[[ EXTRACTED TEXT, beginning ]]
This is going to be the future face of conference: muted and tame. It is now nothing more than a toothless convention. This is a fundamental constitutional issue. It reinforces the insulation of the New Labour leadership from the membership and the broader labour movement, whose decisions at party conference have proven to be far wiser than those of the government: be it on the fourth option on council housing, on the index-linking of pensions or the renationalisation of the railways.

The period ahead may see an intensification of struggles: around the defence of the public sector; against low pay; against the growing inequalities in British society and also in the various international struggles. What Brown does not want is a party that can reflect the growing opposition and the movements developing in society against the agenda of the government.

Gordon Brown represents more of a threat to the party than Blair. Certainly in his latter years, Tony Blair had contempt for the party and mostly ignored it, whereas Brown is more of a creature of Labour and, rather than ignore it, has sought to control it more systematically. In order to carry out his agenda, he has to neutralise the party and make it into nothing more than a supporters club. Anything else would represent a threat to the New Labour agenda.

What is remarkable, even by their own standards, has been the craven capitulation of the leaderships of all the major trade unions. They caved in and allowed the party's structures to be closed down. Paul Kenny of the GMB and Tony Woodley of the TGWU brazenly followed up their surrender to Brown with an appearance at the Remploy workers' benefit. They mouthed support for workers in struggle, while at the same time they voted to close down any avenues where that struggle could find expression in the party. They even turned up at the LRC rally, where they faced intense criticism from party members. Woodley's tame excuse for his behaviour was that he did not want to hand power to the Tories - a position which was ridiculed by Mark Serwotka, general secretary of the PCS union.

None of this should be read as a call to leave the Labour Party and make yet another attempt to form a socialist sect. After the experience of the Socialist Labour Party, the Scottish Socialist Party, the Socialist Alliance and Respect (who have all ceased or are in the process of dying), we need another socialist sect like we need a hole in the head.

Instead it is a call for a real, broad-based party of Labour, democratic and accountable in its structures and capable of representing all those that are struggling against New Labour - whether those struggles are in the trade unions or in the environmental, peace and other movements. The labour movement has to find a way of building real working class representation for those struggles.

It is impossible to say how exactly the struggle to achieve this goal will develop - no doubt it is a question that will have to be fought out over the coming period. One thing is sure though: the decisions of the leaderships of the trade unions have fundamentally undermined the capacity of the Labour Party to be a vehicle for working class representation in this country.
[[ EXTRACTED TEXT, end ]]
WHAT NEEDS TO BE DONE
Answer these questions from the commentary on the Labour Party conference:
(a) On which three matters does the commentary say party conference decisions proved wiser than those of the government?
(b) Which two trade union leaders appeared at the Remploy workers' benefit?
(c) Who ridiculed Woodley's excuse for his behaviour?
The rows are separate material, unconnected with the commentary.
[[ DATA TO EXAMINE, beginning ]]
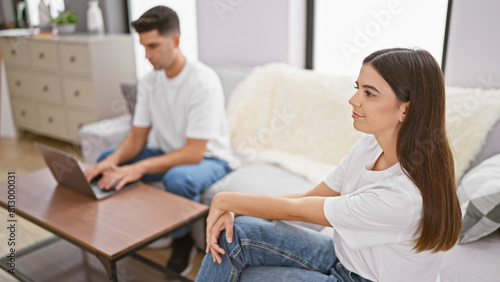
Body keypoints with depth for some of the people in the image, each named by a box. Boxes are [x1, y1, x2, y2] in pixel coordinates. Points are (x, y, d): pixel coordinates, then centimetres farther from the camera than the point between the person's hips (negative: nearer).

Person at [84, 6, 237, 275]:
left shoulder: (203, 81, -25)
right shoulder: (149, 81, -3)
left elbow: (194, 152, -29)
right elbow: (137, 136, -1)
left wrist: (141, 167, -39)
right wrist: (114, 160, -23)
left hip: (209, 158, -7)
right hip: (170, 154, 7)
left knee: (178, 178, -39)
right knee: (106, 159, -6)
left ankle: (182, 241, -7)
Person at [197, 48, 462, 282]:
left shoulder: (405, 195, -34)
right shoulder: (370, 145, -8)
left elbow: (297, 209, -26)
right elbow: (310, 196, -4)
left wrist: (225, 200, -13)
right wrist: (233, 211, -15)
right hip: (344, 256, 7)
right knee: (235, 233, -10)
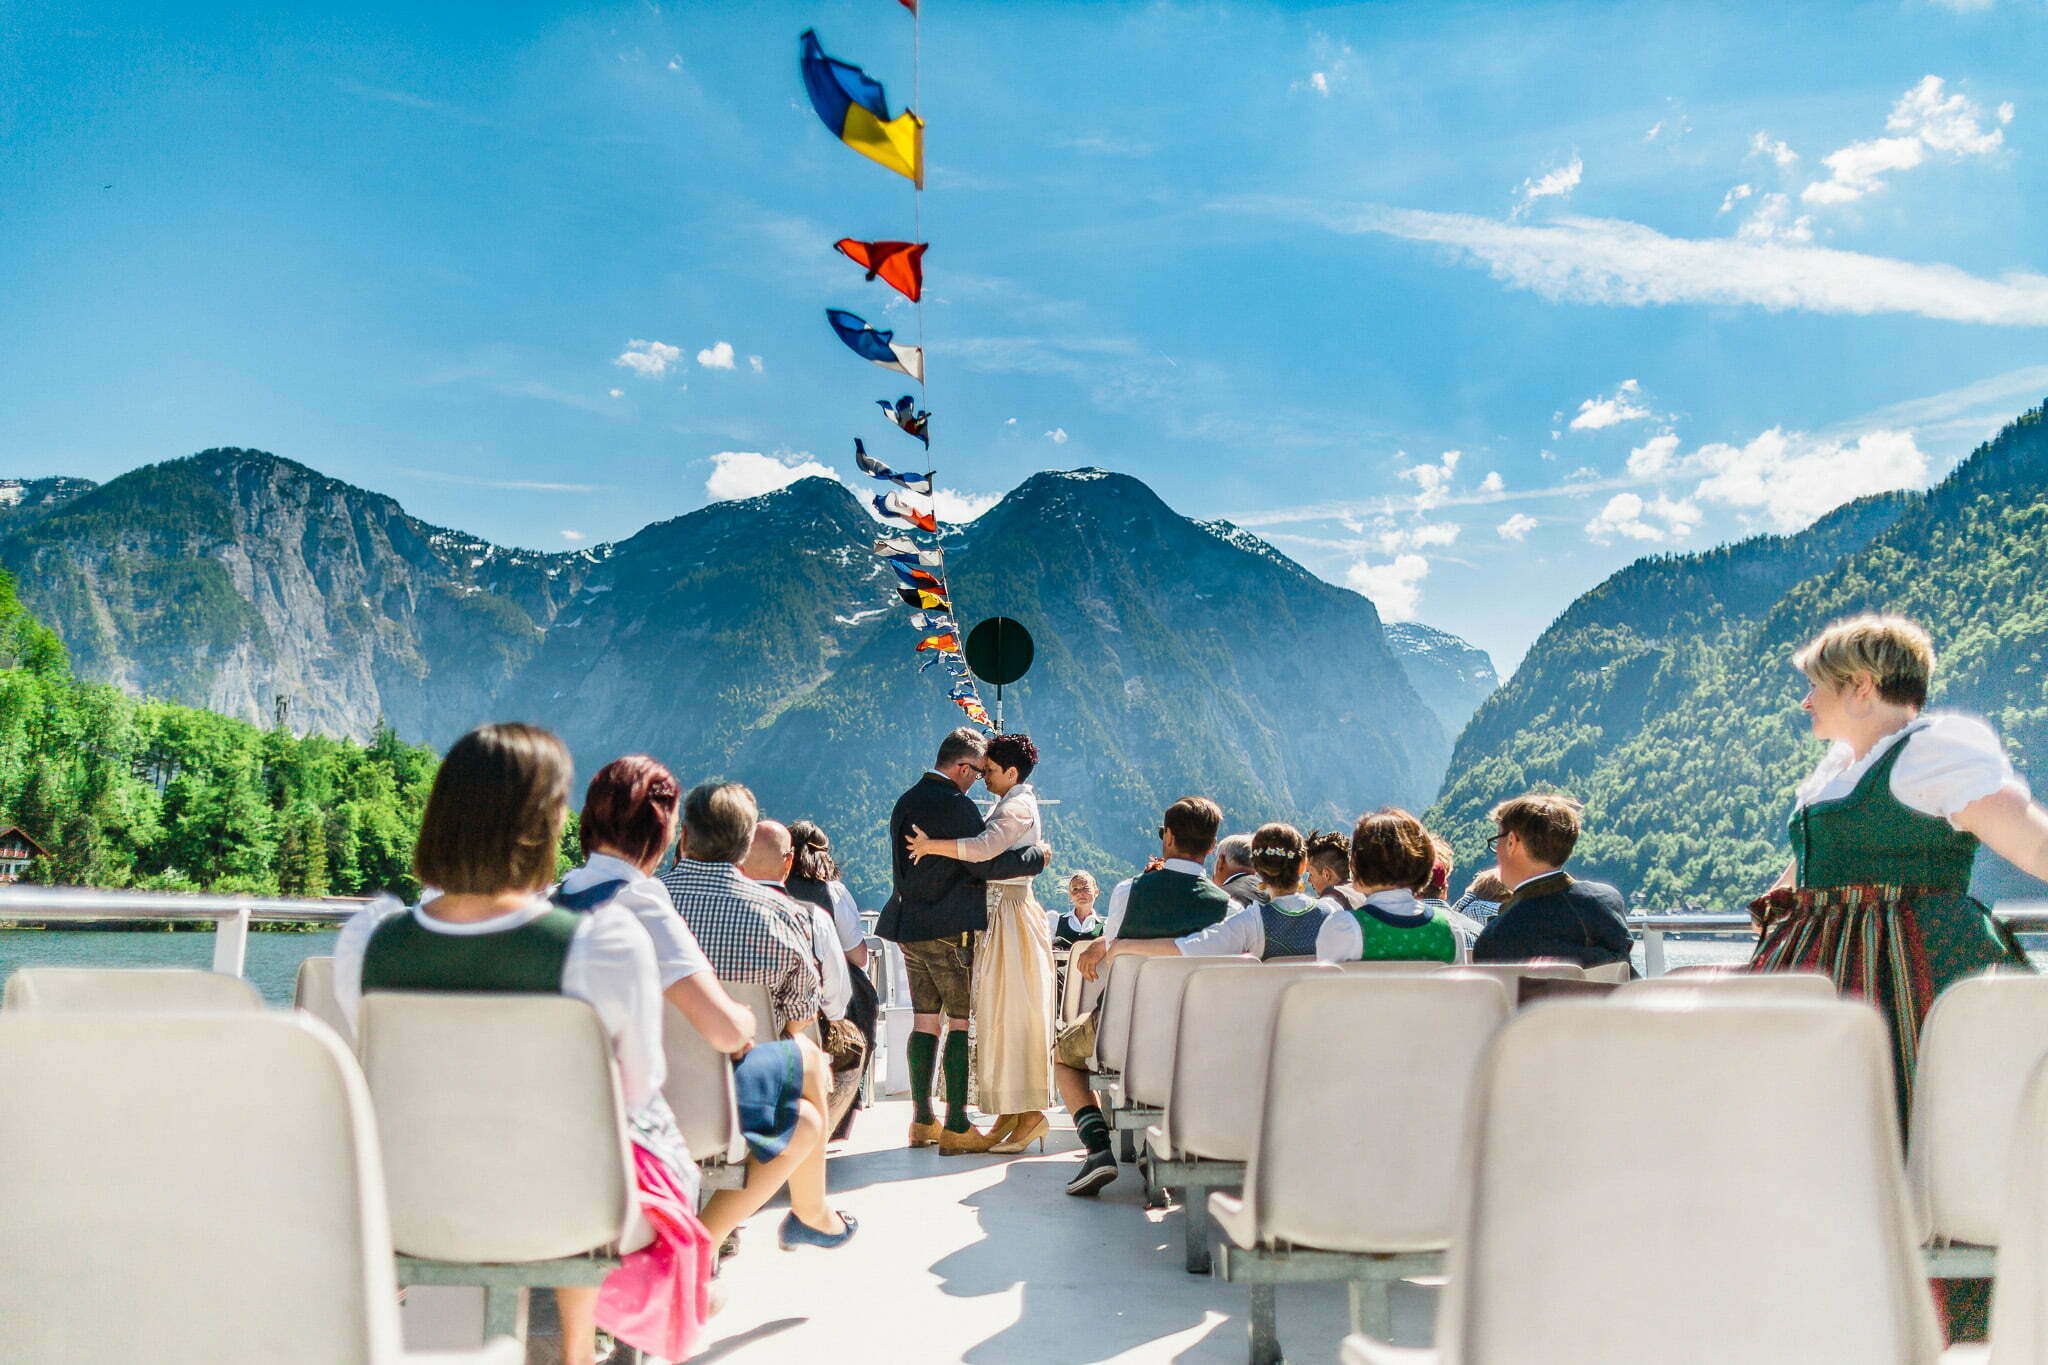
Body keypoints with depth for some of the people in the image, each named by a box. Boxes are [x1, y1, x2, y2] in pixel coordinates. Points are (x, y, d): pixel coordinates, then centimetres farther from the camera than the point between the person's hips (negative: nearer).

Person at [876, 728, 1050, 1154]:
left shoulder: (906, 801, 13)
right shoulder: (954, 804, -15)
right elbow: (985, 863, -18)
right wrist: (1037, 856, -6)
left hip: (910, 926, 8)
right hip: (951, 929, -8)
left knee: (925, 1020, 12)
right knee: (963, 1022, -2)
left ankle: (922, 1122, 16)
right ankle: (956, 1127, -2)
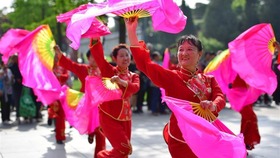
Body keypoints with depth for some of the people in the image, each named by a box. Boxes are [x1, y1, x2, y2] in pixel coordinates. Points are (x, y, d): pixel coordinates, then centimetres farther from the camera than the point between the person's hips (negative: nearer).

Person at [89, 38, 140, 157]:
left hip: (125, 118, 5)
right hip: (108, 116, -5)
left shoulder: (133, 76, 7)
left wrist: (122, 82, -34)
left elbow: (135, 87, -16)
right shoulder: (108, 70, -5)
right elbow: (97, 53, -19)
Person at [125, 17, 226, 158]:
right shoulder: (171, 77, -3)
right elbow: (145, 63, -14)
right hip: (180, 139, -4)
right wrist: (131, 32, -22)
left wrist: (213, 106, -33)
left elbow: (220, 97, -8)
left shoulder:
[[ DATA TO EXAMINE, end ]]
RESPONSE BELOW
(a) The fourth option on council housing, the index-linking of pensions and the renationalisation of the railways.
(b) Paul Kenny of the GMB and Tony Woodley of the TGWU.
(c) Mark Serwotka, general secretary of the PCS union.